Historique de l’Hôtel de la Poste

Le commencement

Relais de poste au début du 18ème siècle, l’établissement fut repris par plusieurs propriétaires jusqu’en 1946, date à laquelle Jean BONNARDOT acheta l’affaire avec son épouse Valérie. Après avoir appris le métier au « Chapeau Rouge » à Dijon et fait plusieurs saisons (Vittel, Evian), il s’engage dans la Transatlantique sur le « Champollion ».

Un beau jour, le bateau ayant fait escale à New-York, il fait le bord, c’est-à-dire qu’il quitte le navire avec un copain, cuisinier lui aussi et sans travail.

Ils se lancent dans l’aventure new-yorkaise, n’ayant pas peur de faire la plonge au « Commodore Hôtel ».

Petit à petit, ils montrent leurs talents culinaires et sont engagés comme commis pour finir 5 années plus tard chefs de partie au « Waldorf Astoria ».

le retour en France

C’est à Pouilly, en s’appuyant sur les produits du terroir (écrevisses, brochets, volailles…), qu’il crée sa clientèle, locale durant l’année et nationale en saison d’été.

Il reçoit plusieurs récompenses de l’époque, telle le « Mérite Beurrier » pour sa cuisine bourgeoise tout au beurre.

Malheureusement, il devait décéder trop tôt, à 53 ans (à l’époque les cuisiniers ne faisaient pas de vieux os !).

Il disparut 15 jours après le retour de son fils Christian, qui venait de finir son service militaire sur « l’Aviso Bisson » dans la Marine Nationale.

Egalement cuisinier, ce dernier fait son apprentissage au « Chapeau Rouge », passe trois années à Paris chez « Potel et Chabot », au « Pavillon d’Armenonville » puis deux saisons au « St Christophe » à Théoule sur Mer.

Par la force des choses, il prend les commandes de l’Hôtel de la Poste, qu’il dirige comme gérant pendant 32 ans, dont 25 ans avec sa femme Françoise.

La relève

Ils eurent 2 enfants : Nathalie et Anthony.
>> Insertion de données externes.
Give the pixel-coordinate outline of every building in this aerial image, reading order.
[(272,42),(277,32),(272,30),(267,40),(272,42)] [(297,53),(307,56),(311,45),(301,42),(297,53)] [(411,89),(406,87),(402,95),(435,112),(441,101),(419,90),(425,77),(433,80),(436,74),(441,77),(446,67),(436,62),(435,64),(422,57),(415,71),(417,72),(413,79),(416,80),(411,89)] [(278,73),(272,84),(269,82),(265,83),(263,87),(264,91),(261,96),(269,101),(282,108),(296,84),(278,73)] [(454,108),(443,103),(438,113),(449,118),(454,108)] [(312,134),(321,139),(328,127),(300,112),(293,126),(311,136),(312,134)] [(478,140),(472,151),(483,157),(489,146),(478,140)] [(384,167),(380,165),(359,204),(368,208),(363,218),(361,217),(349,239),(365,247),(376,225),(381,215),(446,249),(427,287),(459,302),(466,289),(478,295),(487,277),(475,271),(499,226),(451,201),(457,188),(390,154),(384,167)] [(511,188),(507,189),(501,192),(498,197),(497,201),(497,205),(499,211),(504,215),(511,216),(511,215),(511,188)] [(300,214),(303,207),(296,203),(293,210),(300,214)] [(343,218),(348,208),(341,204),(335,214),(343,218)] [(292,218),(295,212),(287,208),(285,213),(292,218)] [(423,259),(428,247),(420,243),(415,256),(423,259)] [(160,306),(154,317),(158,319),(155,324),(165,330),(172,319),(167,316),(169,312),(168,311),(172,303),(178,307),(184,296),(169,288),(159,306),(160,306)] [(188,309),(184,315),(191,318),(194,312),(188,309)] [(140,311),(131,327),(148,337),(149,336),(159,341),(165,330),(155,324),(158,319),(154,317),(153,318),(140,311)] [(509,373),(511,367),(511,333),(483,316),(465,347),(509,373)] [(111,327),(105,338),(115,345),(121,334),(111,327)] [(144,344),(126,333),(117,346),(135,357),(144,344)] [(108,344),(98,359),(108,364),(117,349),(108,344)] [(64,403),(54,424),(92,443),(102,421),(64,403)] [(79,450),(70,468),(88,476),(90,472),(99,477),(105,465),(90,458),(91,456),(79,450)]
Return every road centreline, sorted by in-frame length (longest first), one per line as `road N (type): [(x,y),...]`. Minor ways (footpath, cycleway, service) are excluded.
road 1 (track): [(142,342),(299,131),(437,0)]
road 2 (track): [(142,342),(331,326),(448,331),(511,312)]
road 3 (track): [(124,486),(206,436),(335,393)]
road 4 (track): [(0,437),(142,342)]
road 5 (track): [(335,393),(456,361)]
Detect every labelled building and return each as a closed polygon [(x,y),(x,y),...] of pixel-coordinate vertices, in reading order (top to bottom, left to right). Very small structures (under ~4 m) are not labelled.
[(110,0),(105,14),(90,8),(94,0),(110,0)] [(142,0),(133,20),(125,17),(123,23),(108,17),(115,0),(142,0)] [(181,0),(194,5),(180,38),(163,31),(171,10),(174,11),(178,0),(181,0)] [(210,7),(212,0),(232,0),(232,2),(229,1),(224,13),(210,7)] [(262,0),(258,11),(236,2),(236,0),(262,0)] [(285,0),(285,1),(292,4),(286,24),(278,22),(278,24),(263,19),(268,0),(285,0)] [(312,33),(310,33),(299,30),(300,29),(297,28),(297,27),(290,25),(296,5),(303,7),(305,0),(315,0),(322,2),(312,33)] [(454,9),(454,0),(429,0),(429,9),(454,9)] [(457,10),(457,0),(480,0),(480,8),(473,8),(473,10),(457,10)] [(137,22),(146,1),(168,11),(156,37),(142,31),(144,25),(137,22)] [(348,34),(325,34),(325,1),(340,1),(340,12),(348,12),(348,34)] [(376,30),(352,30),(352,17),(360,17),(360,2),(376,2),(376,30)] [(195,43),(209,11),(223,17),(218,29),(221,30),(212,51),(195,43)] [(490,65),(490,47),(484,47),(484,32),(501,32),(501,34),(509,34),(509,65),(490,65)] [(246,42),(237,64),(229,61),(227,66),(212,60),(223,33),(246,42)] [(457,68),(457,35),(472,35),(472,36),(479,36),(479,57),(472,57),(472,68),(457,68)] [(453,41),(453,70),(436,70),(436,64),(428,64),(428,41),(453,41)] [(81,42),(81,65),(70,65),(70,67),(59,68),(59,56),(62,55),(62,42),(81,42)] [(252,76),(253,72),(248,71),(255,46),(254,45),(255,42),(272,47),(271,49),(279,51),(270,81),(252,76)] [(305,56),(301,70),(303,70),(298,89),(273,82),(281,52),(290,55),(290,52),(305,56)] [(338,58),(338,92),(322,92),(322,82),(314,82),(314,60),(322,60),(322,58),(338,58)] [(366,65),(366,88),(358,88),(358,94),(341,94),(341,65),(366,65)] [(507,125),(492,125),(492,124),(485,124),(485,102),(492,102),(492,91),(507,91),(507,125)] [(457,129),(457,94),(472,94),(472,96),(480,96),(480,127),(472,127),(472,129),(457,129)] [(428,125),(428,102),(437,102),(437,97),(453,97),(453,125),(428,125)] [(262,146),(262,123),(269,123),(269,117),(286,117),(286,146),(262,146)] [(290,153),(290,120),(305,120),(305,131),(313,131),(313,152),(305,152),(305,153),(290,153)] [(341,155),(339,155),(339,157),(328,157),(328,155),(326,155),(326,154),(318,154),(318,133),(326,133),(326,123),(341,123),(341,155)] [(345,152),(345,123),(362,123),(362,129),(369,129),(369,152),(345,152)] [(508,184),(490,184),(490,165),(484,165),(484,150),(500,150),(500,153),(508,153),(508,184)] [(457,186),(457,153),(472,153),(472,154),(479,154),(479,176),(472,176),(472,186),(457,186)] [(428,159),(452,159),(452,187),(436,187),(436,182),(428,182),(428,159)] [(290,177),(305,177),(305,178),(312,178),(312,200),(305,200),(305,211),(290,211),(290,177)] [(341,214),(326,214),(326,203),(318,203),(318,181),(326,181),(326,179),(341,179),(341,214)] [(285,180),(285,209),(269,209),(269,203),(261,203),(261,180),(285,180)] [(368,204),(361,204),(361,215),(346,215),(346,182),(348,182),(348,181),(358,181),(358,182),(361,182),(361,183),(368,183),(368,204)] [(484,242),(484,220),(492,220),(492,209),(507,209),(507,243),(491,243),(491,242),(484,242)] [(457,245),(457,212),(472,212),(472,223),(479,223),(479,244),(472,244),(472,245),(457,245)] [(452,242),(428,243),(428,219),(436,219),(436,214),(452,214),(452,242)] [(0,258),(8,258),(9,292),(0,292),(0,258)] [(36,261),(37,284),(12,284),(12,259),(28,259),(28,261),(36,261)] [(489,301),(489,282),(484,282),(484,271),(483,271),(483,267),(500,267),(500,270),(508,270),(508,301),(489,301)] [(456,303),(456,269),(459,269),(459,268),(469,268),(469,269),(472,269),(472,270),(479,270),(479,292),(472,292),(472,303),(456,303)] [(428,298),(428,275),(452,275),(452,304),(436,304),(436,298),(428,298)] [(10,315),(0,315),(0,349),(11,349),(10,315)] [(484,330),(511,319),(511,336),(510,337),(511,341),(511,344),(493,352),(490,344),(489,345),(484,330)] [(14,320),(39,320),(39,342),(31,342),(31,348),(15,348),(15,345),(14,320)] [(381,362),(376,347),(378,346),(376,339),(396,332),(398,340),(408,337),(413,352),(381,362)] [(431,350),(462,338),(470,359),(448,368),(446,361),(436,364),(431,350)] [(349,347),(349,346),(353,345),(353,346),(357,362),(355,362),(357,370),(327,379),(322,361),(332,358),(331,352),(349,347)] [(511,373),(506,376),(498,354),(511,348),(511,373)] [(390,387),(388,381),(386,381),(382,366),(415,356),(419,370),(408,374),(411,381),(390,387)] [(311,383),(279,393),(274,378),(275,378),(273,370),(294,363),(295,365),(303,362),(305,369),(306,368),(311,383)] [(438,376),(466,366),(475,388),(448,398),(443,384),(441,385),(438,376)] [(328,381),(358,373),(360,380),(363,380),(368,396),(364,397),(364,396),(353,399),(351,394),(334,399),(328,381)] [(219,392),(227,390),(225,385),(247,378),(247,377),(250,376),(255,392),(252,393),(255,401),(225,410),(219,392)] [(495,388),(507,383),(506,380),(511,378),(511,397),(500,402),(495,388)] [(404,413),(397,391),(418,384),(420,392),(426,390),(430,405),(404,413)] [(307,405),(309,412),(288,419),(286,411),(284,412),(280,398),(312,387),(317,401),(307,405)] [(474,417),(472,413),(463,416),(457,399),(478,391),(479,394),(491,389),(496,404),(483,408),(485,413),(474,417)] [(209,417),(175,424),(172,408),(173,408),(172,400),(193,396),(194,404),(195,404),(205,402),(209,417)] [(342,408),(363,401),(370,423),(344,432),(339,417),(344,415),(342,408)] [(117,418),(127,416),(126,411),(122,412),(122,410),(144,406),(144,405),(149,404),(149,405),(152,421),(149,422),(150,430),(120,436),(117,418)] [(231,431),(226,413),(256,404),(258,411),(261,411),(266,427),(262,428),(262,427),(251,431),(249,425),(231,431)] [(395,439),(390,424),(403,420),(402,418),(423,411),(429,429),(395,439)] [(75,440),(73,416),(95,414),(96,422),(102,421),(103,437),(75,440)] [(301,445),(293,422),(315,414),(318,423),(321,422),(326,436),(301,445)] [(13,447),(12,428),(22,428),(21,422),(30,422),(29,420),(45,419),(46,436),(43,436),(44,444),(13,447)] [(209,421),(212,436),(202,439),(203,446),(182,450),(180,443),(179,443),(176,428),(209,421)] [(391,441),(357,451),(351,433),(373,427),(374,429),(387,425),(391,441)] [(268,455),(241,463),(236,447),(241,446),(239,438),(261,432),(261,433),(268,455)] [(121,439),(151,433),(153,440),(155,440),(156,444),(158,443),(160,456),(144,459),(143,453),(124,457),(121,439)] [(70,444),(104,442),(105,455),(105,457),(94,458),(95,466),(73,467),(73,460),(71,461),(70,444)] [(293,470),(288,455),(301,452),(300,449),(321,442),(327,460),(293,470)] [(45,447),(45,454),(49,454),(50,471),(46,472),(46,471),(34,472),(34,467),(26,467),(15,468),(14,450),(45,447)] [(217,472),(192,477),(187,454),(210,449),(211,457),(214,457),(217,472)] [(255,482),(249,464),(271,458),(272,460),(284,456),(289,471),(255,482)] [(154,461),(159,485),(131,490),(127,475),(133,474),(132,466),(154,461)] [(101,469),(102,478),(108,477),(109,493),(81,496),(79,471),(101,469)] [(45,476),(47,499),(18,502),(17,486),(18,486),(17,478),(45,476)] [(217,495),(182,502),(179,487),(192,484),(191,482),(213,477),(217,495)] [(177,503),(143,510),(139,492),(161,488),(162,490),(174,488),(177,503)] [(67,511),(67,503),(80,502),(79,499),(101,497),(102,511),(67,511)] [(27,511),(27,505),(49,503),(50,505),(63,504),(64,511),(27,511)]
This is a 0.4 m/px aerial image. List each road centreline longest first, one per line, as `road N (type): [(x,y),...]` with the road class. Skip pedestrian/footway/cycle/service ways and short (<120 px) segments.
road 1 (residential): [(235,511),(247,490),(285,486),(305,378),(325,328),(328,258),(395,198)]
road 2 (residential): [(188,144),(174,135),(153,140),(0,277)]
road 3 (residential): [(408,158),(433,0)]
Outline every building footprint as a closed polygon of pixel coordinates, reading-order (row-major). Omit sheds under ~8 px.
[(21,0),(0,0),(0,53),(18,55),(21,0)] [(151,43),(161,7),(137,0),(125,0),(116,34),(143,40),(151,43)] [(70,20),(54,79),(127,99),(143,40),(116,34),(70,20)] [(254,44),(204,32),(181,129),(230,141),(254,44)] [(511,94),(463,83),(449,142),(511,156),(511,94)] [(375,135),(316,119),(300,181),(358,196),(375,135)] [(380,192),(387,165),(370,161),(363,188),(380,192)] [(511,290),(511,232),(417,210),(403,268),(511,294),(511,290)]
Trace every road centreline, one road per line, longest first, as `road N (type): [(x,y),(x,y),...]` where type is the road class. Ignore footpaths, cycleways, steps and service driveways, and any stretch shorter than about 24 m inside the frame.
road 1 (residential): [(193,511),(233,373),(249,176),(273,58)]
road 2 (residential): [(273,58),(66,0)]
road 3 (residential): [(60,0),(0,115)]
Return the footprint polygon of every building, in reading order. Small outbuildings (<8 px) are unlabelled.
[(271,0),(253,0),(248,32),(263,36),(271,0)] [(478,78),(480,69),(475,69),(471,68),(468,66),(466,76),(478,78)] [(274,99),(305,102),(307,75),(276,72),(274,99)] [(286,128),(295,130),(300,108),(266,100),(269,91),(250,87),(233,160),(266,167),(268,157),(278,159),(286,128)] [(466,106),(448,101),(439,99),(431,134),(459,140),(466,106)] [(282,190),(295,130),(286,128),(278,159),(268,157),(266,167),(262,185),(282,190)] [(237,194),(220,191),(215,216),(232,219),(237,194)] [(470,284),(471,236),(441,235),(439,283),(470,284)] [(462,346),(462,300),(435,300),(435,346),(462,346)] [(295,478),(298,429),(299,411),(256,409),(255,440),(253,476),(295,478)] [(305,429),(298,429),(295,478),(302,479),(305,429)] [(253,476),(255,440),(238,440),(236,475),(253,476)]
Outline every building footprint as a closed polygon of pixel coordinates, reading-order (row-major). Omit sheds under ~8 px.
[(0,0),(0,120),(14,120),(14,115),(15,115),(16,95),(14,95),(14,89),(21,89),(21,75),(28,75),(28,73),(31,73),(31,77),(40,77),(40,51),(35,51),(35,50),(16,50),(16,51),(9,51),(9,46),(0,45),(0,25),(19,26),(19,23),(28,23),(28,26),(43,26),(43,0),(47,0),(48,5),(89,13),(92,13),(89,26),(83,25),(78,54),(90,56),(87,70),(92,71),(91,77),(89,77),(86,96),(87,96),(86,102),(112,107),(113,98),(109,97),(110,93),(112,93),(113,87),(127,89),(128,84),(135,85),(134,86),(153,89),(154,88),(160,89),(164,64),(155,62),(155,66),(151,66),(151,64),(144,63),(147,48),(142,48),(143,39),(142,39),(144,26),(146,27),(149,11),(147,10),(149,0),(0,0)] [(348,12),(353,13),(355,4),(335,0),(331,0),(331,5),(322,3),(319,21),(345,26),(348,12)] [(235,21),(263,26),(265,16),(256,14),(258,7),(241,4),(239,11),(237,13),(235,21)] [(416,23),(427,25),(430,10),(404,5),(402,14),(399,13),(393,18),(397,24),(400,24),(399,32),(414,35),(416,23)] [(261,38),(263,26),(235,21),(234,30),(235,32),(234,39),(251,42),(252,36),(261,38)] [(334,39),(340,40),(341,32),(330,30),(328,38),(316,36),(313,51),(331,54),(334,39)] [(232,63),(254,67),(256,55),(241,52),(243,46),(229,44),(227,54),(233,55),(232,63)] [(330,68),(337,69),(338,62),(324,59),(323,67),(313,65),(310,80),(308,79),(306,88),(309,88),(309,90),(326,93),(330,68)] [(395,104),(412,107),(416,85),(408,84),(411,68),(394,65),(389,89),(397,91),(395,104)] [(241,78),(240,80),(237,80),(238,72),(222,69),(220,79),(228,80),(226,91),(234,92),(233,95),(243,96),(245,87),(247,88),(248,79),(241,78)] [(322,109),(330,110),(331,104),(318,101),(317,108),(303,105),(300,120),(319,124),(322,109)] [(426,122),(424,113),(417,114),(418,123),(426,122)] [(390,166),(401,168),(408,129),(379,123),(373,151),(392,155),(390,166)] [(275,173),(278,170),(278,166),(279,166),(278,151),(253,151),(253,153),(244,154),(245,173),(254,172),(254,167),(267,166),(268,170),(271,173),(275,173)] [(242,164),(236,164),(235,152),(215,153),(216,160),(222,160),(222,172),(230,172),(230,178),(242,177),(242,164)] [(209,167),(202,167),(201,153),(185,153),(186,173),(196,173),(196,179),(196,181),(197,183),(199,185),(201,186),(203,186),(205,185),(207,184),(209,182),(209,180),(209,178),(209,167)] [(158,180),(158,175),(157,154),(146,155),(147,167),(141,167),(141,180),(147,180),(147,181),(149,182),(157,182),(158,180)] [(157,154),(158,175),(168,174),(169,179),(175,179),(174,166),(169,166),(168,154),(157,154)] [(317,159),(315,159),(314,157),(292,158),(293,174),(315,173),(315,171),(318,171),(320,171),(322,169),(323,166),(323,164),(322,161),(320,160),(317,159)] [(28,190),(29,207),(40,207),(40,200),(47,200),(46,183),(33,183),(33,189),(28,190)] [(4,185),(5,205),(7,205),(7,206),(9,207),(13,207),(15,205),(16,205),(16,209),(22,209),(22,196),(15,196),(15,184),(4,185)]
Anthony a pris sa suite après avoir appris la cuisine chez Lainé à Beaune puis, comme son père et son grand-père, au « Chapeau Rouge » à Dijon et chez Jacques Lameloise à Chagny.

Ensuite Paris : le « Lucas-Carton » avec Alain Senderens, le service militaire à Matignon sous Edouard Balladur.

Après s’être perfectionné à « l’Oasis » à La Napoule, à Saint Martin dans les Îles Caraïbes et dans un palace suisse, il est maintenant dans sa cuisine où il perpétue et revisite la tradition familiale.